Gran parte del cine que la crítica (masculina) alaba y consagra es complaciente con los deseos y los valores del público masculino, aunque en principio no esté dirigido sólo a él. Pero se da por sentado que estos deseos y valores son universales. Así, por ejemplo, cualquier manual de cine (escrito por hombres), cualquier página informativa de los periódicos en la sección espectáculos (escritas, en general, por hombres) nos enseña a considerar el filme El hombre tranquilo, de John Ford, como un clásico admirable, una obra de arte, y la televisión nos lo regala a menudo, por si alguien todavía no la vio. Y no he leído nunca, en cambio, un análisis de esa clase de infantilismo mental limítrofe con la oligofrenia que es esa larguísima escena final donde todos los hombres del pueblo se dedican a boxear entre sí, como prueba de virilidad. Por supuesto, se dirá que Ford buscó la comicidad, pero hay una complacencia en todo el filme que ahuyenta la crítica: el costumbrismo suele ser una excusa para la conformidad o el conformismo.

Un porcentaje muy alto del cine que vemos en la pantalla grande o la pantalla pequeña gira en tomo al sexo, la violencia o el poder, vistos desde un punto de vista solamente masculino.

Y es una visión del mundo que padece, en general, de infantilismo crónico. Esos arquetipos (vaqueros peligrosos, ladrones peligrosos, policías peligrosos, automóviles peligrosos, rubias peligrosas, morenas ídem) nacen de representaciones muy primarias del sexo, del poder, de la violencia. Corresponden a un mundo infantil en que se juega a policía o a ladrón (a terrícola o a marciano), o bailarina o a enfermera.

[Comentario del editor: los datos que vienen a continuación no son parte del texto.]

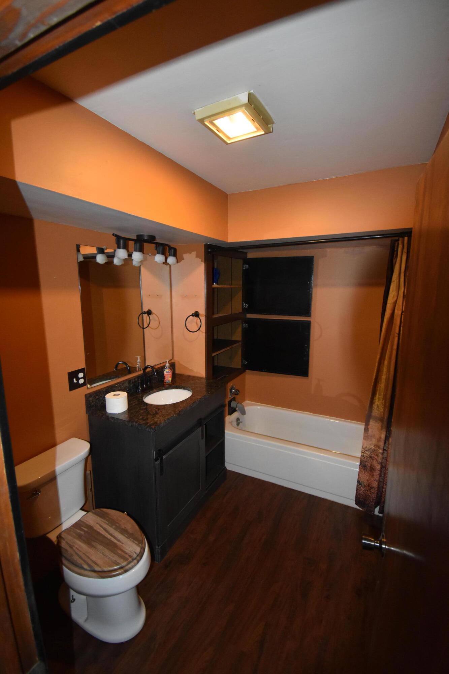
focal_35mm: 15
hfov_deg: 77.3
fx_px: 281
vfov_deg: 100.4
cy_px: 337
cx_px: 224
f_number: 4.5
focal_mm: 10
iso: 2000
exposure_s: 1/60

Aunque la mayoría del público sea posiblemente femenino, el cine es cosa de hombres: lo dirigen, lo escriben, lo producen, fabrican las estrellas y, además, escriben la crítica. No hay resquicio, casi, para la tarea que me parece más estimulante de todas: el análisis, a través de esa amplia iconografía, de los mitos y símbolos de un quehacer masculino directamente emparentado con los valores en los que creen y que a la larga configuran el mundo en que vivimos. Porque están encantados con su máquina de sueños, sin saber que esa máquina también los desnuda, los describe, los glorifica, y esconde, oculta la irrisión. (No hay mucha distancia entre John Wayne, el reaccionario impasible, recibiendo y dando trompadas, y las alucinantes escenas documentales de Beirut, con cientos de soldados en diversos uniformes disparando, matando y muriendo con naturalidad, o la permanente sonrisa de Arafat, que ninguna muerte, ningún dolor consigue esfumar, como niño entre juguetes mecánicos. Las mujeres, entretanto, huyen.)